Die großen weißen Vögel in der Landschaft fallen sofort auf: In den Wintermonaten trifft man häufiger auf Silberreiher, die schlanken, schneeweißen Verwandten des Graureihers. Als Kosmopoliten sind Silberreiher in Amerika, Afrika, Asien und Süd- und Osteuropa zuhause. Dass sie zunehmend im Winter bei uns auf Wiesen, Feldern und an Gewässern präsent sind, liegt am Klimawandel, der Ausdehnung ihrer Brutgebiete und der teilweisen Nahrungsumstellung auf Kleinsäuger.
80 Prozent des europäischen Bestandes beherbergen die Ukraine, Ungarn, Russland und Belarus. Dort brüten die weißen Reiher in Kolonien im Röhricht von Schilfgebieten und ernähren sich im Flachwasser und auf Wiesen von Fischen, Amphibien, Insekten, Reptilien und Kleinsäugern. In Deutschland sind Silberreiher ganzjährige Gäste und brüten seit 2012 an der Ostseeküste. Wegen der milden Winter expandieren die östlichen Populationen seit der Jahrtausendwende gen Norden und Westen, überwintern zunehmend in Mitteleuropa und zeigen eine Vorliebe für süddeutsche Niederungen. Der Winterbestand wird auf bis zu 8000 Vögel geschätzt und übertrifft den des Graureihers. Von den wenigen markierten Reihern weiß man, dass die Herkunft der bei uns weilenden Wintergäste durchaus gemischt sein kann: Sie stammen nicht nur aus Polen und Ungarn, sondern auch aus Frankreich und den Niederlanden.
Silberreiher sind mit bis zu 1,70 Metern Spannweite etwa so groß wie unsere Graureiher, wirken aber schlanker und graziler.
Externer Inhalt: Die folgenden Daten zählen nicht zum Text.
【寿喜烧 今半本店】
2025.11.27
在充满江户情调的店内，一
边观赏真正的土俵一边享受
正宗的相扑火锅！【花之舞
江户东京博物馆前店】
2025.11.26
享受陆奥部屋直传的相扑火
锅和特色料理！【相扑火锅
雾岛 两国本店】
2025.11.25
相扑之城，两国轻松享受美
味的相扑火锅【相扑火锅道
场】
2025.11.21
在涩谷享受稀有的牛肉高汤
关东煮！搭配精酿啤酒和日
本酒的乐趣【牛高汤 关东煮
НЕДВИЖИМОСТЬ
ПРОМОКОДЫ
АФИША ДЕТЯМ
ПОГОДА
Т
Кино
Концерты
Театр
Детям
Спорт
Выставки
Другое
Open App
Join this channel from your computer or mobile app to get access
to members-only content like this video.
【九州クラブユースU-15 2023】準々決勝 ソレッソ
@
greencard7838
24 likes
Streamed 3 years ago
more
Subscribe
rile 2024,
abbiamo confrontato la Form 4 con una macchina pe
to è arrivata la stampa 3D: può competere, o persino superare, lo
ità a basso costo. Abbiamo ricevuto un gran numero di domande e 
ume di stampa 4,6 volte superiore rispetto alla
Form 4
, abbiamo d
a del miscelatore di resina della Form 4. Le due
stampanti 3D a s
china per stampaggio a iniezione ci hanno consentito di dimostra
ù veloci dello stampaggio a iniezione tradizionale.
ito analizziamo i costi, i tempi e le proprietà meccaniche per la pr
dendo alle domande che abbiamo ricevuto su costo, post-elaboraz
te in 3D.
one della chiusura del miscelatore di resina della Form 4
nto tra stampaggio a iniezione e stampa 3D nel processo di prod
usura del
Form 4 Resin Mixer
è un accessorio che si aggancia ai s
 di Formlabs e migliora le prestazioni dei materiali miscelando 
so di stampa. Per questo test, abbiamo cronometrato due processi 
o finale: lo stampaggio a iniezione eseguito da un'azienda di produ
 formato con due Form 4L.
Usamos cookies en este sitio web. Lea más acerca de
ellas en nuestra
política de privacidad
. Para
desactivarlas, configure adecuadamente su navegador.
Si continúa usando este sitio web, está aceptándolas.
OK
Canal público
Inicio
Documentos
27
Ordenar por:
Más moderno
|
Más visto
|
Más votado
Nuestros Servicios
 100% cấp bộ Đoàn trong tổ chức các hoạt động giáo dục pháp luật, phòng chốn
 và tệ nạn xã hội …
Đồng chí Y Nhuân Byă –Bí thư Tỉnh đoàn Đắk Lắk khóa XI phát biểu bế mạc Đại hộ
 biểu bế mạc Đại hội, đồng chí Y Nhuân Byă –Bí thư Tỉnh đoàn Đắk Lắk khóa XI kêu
Wie Graureiher fliegen sie mit S-förmig angezogenem Hals. Das reinweiße Gefieder, fehlende Reiherfedern am Hinterkopf, dunkle Beine und ein im Winter gelber Schnabel machen sie unverwechselbar. Im Gegensatz zu Graureihern, die auf der Mäusejagd unerschrocken selbst dicht am Straßenrand verharren, sind ihre weißen Verwandten deutlich scheuer und fliegen bei Annäherung frühzeitig auf. Noch sind Silberreiher bei uns Wintergäste und seltene Brutvögel. Im Zuge des Klimawandels könnte sich das mit milderen Wintern und wärmeren Sommern ändern.